┌──
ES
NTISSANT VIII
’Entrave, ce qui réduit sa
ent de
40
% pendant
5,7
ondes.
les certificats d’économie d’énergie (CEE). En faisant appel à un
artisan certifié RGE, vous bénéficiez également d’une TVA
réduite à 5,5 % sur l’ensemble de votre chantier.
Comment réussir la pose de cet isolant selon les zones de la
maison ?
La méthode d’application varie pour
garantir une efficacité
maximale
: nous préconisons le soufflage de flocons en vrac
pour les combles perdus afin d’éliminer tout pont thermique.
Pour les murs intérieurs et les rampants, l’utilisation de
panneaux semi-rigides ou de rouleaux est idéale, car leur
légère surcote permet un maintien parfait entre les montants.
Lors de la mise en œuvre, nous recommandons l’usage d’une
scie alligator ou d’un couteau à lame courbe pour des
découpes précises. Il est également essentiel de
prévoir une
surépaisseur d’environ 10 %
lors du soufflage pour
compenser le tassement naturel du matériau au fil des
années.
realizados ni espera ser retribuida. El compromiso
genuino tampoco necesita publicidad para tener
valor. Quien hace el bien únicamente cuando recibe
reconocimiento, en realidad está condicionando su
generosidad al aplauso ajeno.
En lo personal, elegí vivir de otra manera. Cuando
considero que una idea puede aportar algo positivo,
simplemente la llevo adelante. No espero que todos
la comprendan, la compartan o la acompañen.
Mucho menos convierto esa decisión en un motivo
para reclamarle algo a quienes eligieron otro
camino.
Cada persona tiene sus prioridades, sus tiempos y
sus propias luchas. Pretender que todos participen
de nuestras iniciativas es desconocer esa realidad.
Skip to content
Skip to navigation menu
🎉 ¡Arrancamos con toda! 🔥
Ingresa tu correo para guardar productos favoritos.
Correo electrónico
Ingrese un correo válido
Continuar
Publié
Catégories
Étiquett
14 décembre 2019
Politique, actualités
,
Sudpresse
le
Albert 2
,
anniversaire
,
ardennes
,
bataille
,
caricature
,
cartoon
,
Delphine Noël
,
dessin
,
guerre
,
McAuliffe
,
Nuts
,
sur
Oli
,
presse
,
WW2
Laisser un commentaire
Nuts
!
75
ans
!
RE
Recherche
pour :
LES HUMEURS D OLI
└──
Output all of the data exactly.

ES
NTISSANT VIII
’Entrave, ce qui réduit sa
ent de
40
% pendant
5,7
ondes.
les certificats d’économie d’énergie (CEE). En faisant appel à un
artisan certifié RGE, vous bénéficiez également d’une TVA
réduite à 5,5 % sur l’ensemble de votre chantier.
Comment réussir la pose de cet isolant selon les zones de la
maison ?
La méthode d’application varie pour
garantir une efficacité
maximale
: nous préconisons le soufflage de flocons en vrac
pour les combles perdus afin d’éliminer tout pont thermique.
Pour les murs intérieurs et les rampants, l’utilisation de
panneaux semi-rigides ou de rouleaux est idéale, car leur
légère surcote permet un maintien parfait entre les montants.
Lors de la mise en œuvre, nous recommandons l’usage d’une
scie alligator ou d’un couteau à lame courbe pour des
découpes précises. Il est également essentiel de
prévoir une
surépaisseur d’environ 10 %
lors du soufflage pour
compenser le tassement naturel du matériau au fil des
années.
realizados ni espera ser retribuida. El compromiso
genuino tampoco necesita publicidad para tener
valor. Quien hace el bien únicamente cuando recibe
reconocimiento, en realidad está condicionando su
generosidad al aplauso ajeno.
En lo personal, elegí vivir de otra manera. Cuando
considero que una idea puede aportar algo positivo,
simplemente la llevo adelante. No espero que todos
la comprendan, la compartan o la acompañen.
Mucho menos convierto esa decisión en un motivo
para reclamarle algo a quienes eligieron otro
camino.
Cada persona tiene sus prioridades, sus tiempos y
sus propias luchas. Pretender que todos participen
de nuestras iniciativas es desconocer esa realidad.
Skip to content
Skip to navigation menu
🎉 ¡Arrancamos con toda! 🔥
Ingresa tu correo para guardar productos favoritos.
Correo electrónico
Ingrese un correo válido
Continuar
Publié
Catégories
Étiquett
14 décembre 2019
Politique, actualités
,
Sudpresse
le
Albert 2
,
anniversaire
,
ardennes
,
bataille
,
caricature
,
cartoon
,
Delphine Noël
,
dessin
,
guerre
,
McAuliffe
,
Nuts
,
sur
Oli
,
presse
,
WW2
Laisser un commentaire
Nuts
!
75
ans
!
RE
Recherche
pour :
LES HUMEURS D OLI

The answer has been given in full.